FHA Servicers Now Face Threat of Treble Damages from HUD
Federal Housing Administration servicers are facing the threat of severe penalties if they don't do everything possible to help delinquent borrowers avoid foreclosure.
Under a final rule that goes into effect May 26, the Department of Housing and Urban Development can impose treble damages on FHA servicers who fail to comply with the agency's loss mitigation rules.
The long-dreaded rule means that HUD could impose a $300,000 fine if a $100,000 loan goes into foreclosure.

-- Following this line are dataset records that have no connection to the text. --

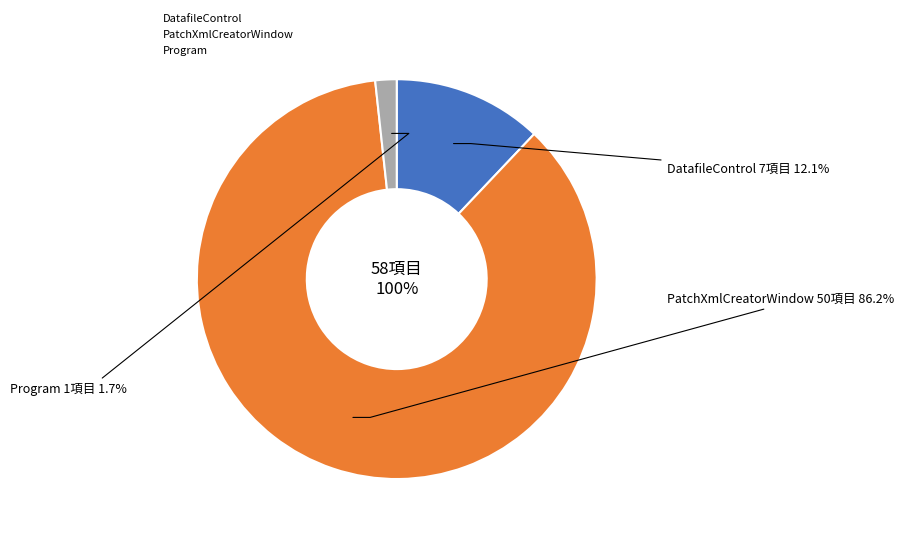

To the nearest percent, what is the difference between the largest and smallest slice percentages?

84%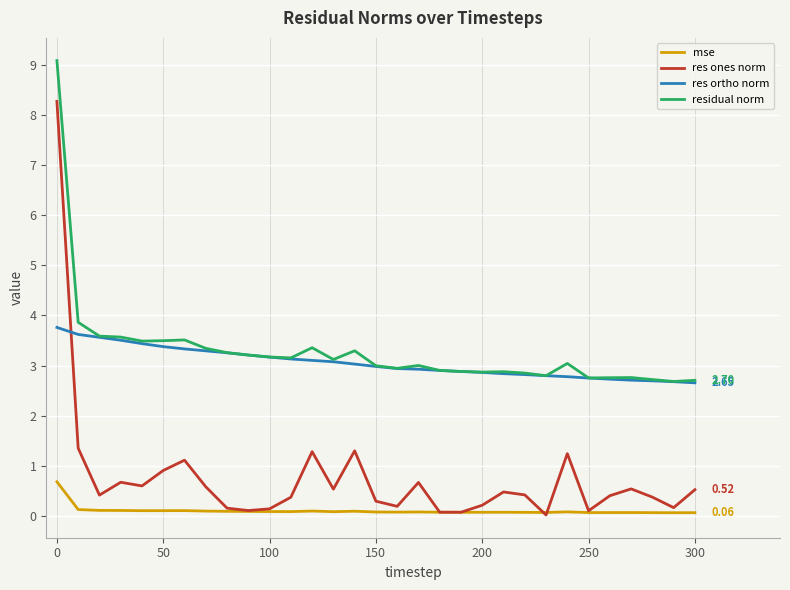

Rank the series by their maximum value, from lowest to highest.

mse, res ortho norm, res ones norm, residual norm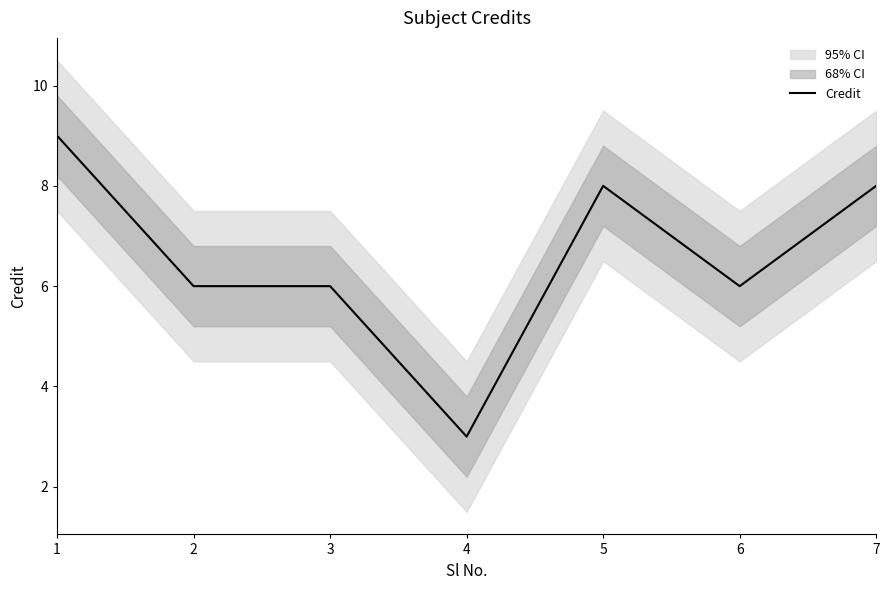

Reading left to right, extract all data points from this chart.

1=9	2=6	3=6	4=3	5=8	6=6	7=8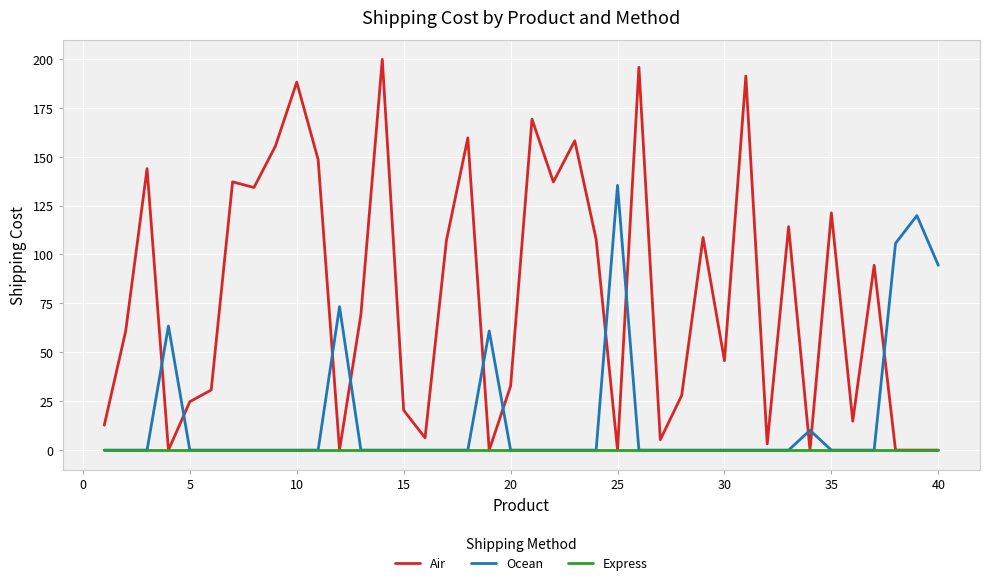

Which series has the largest total across all categories?

Air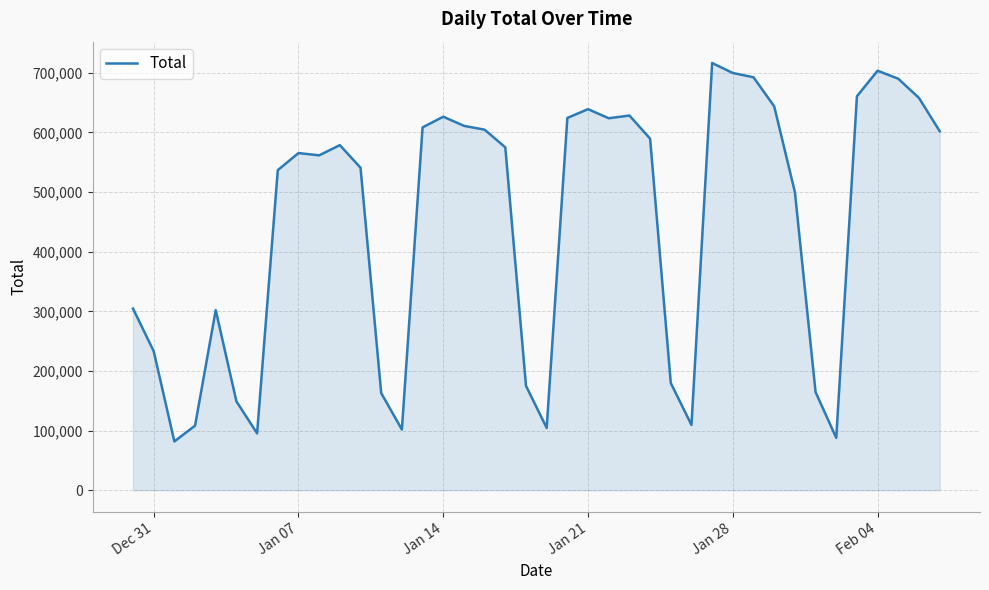

What is the minimum value shown in the chart?

81892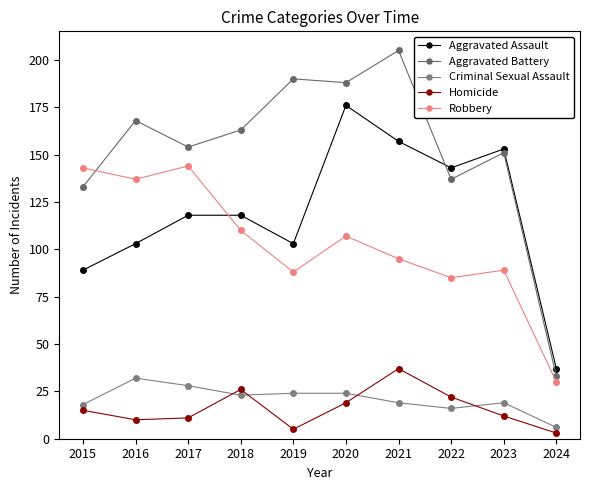

How many lines are shown in the chart?

5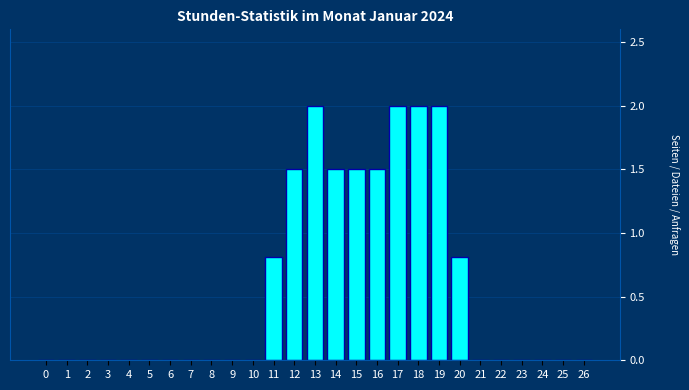

Reading left to right, extract all data points from this chart.

0=0.0	1=0.0	2=0.0	3=0.0	4=0.0	5=0.0	6=0.0	7=0.0	8=0.0	9=0.0	10=0.0	11=0.8	12=1.5	13=2.0	14=1.5	15=1.5	16=1.5	17=2.0	18=2.0	19=2.0	20=0.8	21=0.0	22=0.0	23=0.0	24=0.0	25=0.0	26=0.0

Lenders and servicers have warned HUD that treble damages, mandated by Congress in 1998, are unfair and excessive. And the threat of such penalties will make FHA servicing less attractive.

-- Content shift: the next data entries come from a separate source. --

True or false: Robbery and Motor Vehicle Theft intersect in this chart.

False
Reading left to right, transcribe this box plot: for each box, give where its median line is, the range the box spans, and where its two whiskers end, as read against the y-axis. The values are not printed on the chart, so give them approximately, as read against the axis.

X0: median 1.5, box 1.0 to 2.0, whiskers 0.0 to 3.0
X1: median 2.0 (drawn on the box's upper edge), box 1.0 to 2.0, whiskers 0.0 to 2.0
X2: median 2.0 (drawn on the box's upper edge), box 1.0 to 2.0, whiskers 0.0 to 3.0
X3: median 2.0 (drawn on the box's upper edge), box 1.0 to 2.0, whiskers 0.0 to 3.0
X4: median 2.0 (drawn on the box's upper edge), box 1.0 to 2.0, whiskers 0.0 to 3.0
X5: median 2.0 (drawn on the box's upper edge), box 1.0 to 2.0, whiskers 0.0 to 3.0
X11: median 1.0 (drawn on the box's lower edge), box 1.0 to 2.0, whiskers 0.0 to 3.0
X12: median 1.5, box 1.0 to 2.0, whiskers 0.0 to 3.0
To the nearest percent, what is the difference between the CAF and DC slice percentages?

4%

HUD never asked for such penalties. In fact, the department is quite proud of the loss mitigation program, which helped 78,000 delinquent FHA borrowers in fiscal year 2004 remain in their homes.
To HUD's credit, it stalled implementation of the rule for seven years while it developed a tiered system for ranking servicers by loss mitigation performance.
"HUD helped us out by creating a tiered system," said Vicky Vidal, senior director for the Mortgage Bankers Association. She stressed, however, that HUD got stuck with the "bad law" that it had to implement.
Under the final rule, HUD says it will focus enforcement actions on servicers in the lowest tier - Tier 4. The latest review shows that 19 out of the 220 ranked servicers are in Tier 4 and they service only 2% of all FHA loans.
Nevertheless, servicers in the top tiers are concerned that they could face treble damages for isolated violations. And they are disappointed that HUD did not provide a "safe harbor" to shield them from liability.
"The civil money statute does not allow HUD to exempt Tier 1-3 lenders from potential treble damages," the final rule says.
All servicers have a duty to engage in loss mitigation, according to HUD. "While there is a case-by-case liability stemming from failure to evaluate a loan for loss mitigation and/or a failure to then take appropriate action, treble damage penalties are more likely where there is a pattern of noncompliance as opposed to an isolated servicing mistake."
The final rule does contain some good news in terms of its impact on existing loans. The rule is prospective and treble damages will not be assessed on any loan that goes into default before May 26 - the effective date of the rule.
Separately, HUD has raised financial incentives for successful loan workouts involving loan modifications or partial claims (where HUD lends the borrower money to cure a default) by $250.
Effective June 1, servicers will receive $750 for loan modifications and $500 for partial claims.
"We encourage lenders to make use of the increased incentives to ensure that borrowers in default are given every reasonable opportunity to recover from their financial hardship and keep their homes," the FHA said.